Holden tried to pull the shrapnel out of the wall by hand and failed. “Amos, bring some pliers and a lot of patch cabling.”

“So no on the distress call, then,” Naomi said.

“No. But if someone could point a camera aft and reassure me that for all this trouble we actually killed that damned thing, that would be just swell.”

“Watched it go myself, Cap,” Alex said. “Nothin’ but gas now.”

Holden lay on one of the sick bay beds, letting the ship look his leg over. Periodically a manipulator prodded his knee, which was swelled up to the size of a cantaloupe, the skin stretched tight as a drum’s head. But the bed was also making sure to keep him perfectly medicated, so the occasional pokes and prods registered only as pressure without any pain.

The panel next to his head warned him to remain still; then two arms grabbed his leg while a third injected a needle-thin flexible tube into his knee and started doing something arthroscopic.

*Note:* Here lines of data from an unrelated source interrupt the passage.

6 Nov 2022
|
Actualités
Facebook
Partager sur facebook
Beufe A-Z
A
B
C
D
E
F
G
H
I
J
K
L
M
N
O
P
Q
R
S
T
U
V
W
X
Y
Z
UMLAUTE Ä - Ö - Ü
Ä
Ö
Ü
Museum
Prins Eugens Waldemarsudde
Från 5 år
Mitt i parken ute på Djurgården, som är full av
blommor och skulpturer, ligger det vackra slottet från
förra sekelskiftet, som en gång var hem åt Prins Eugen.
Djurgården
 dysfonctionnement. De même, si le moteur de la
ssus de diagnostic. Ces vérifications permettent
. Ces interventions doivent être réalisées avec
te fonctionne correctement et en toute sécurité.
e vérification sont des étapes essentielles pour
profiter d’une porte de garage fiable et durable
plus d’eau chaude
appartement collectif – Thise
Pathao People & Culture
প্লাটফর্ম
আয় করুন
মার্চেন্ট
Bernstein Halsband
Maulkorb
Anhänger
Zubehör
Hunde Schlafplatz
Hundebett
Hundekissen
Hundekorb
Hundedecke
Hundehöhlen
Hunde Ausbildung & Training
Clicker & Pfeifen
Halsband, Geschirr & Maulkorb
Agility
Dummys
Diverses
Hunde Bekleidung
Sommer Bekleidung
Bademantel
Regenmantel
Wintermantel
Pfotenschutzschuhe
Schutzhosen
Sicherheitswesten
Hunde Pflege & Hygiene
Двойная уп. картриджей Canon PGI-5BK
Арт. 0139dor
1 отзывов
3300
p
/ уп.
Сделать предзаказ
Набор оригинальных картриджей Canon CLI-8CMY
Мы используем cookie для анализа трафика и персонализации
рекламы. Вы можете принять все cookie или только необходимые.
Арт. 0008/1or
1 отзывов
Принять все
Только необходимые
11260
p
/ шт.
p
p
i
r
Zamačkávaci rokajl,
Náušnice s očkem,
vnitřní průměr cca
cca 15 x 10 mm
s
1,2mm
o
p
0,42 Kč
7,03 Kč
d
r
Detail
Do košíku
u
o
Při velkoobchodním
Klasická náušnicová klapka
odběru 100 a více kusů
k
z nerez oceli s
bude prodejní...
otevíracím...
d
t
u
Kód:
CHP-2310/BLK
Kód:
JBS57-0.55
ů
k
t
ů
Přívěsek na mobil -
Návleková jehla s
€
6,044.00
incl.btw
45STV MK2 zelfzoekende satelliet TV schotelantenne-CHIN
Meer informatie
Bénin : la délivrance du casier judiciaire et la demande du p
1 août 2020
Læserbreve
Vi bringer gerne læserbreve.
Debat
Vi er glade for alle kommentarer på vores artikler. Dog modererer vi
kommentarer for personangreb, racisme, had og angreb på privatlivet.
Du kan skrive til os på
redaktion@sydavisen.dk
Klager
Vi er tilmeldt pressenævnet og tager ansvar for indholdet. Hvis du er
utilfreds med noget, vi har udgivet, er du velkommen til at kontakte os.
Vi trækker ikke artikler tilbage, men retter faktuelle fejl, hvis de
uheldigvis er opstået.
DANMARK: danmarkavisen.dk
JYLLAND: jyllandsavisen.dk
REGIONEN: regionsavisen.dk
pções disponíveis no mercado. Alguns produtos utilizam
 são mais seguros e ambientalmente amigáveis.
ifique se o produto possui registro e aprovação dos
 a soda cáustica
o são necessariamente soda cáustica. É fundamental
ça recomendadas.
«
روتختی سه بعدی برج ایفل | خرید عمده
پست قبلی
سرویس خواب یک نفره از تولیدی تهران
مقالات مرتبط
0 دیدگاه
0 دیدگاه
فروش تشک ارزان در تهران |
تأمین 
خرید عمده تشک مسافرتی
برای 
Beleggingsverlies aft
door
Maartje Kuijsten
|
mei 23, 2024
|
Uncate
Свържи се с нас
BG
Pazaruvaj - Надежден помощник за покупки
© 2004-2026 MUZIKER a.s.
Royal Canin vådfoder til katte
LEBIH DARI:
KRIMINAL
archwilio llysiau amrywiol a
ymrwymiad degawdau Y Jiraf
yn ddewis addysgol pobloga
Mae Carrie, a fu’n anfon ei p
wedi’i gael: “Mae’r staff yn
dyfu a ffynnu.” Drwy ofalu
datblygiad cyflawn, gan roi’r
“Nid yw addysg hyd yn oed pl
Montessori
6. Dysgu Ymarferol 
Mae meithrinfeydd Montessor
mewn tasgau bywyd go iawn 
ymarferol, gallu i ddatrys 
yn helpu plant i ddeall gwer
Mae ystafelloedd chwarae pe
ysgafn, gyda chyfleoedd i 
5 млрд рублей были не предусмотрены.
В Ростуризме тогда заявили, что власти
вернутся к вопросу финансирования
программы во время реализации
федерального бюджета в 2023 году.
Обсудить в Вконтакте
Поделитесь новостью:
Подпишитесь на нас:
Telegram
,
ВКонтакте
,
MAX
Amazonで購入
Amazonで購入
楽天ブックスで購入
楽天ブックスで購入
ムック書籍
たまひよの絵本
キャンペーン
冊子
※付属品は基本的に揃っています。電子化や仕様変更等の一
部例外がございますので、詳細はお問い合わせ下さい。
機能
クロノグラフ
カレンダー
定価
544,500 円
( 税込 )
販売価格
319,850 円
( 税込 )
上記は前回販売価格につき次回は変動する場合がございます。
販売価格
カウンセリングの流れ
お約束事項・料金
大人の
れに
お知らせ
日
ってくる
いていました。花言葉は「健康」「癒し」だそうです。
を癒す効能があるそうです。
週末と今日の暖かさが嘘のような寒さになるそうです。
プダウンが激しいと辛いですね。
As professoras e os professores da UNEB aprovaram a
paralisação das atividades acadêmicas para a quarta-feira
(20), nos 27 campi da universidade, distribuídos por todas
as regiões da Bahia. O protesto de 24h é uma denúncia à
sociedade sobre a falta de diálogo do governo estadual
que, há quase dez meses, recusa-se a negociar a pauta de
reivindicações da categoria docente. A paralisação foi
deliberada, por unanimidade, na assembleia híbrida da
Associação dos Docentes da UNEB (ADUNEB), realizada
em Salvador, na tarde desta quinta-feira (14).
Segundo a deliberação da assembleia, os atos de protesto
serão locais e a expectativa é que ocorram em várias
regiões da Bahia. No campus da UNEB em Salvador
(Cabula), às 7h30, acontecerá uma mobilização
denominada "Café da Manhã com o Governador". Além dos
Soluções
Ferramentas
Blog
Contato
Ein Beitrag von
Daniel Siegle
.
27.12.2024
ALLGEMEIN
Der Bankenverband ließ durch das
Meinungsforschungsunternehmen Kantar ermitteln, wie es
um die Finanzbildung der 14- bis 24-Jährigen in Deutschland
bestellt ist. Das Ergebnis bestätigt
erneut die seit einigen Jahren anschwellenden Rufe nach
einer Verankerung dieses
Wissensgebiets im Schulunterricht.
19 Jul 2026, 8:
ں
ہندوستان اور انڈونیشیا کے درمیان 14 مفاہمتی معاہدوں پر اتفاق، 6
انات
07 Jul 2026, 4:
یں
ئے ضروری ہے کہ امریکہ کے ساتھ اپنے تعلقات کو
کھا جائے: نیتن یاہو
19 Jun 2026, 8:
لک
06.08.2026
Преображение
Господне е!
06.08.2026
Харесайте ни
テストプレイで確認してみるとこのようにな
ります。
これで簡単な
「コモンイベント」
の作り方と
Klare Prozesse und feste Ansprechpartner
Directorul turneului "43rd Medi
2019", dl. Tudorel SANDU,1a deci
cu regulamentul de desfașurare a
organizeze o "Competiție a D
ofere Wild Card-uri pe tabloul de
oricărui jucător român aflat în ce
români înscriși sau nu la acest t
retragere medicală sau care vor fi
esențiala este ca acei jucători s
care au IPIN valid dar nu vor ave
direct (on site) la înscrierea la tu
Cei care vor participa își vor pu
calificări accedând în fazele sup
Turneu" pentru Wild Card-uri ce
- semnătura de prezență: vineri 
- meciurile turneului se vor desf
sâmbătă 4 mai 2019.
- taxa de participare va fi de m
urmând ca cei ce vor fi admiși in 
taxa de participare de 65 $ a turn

He felt a vague tugging sensation.

At the next bed over lay Prax. His head was bandaged where a three-centimeter flap of skin had been glued back down. His eyes were closed. Amos, who had turned out not to have a concussion, just another nasty bump on his head, was belowdecks doing makeshift repairs on everything the monster’s bomb had broken, including putting a temporary patch on the hole in their engineering bulkhead. They wouldn’t be able to fix the cargo bay door until they docked at Tycho. Alex was flying them there at a gentle quarter g to make it easier to work.

Holden didn’t mind the delay. The truth was he was in no hurry to get back to Tycho and confront Fred about what he’d seen. The longer he thought about it, the further he got from his earlier blind panic, and the more he thought Naomi was right. It made no sense for Fred to be behind any of this.

But he wasn’t sure. And he had to be sure.

Prax mumbled something and touched his head. He started pulling on the bandages.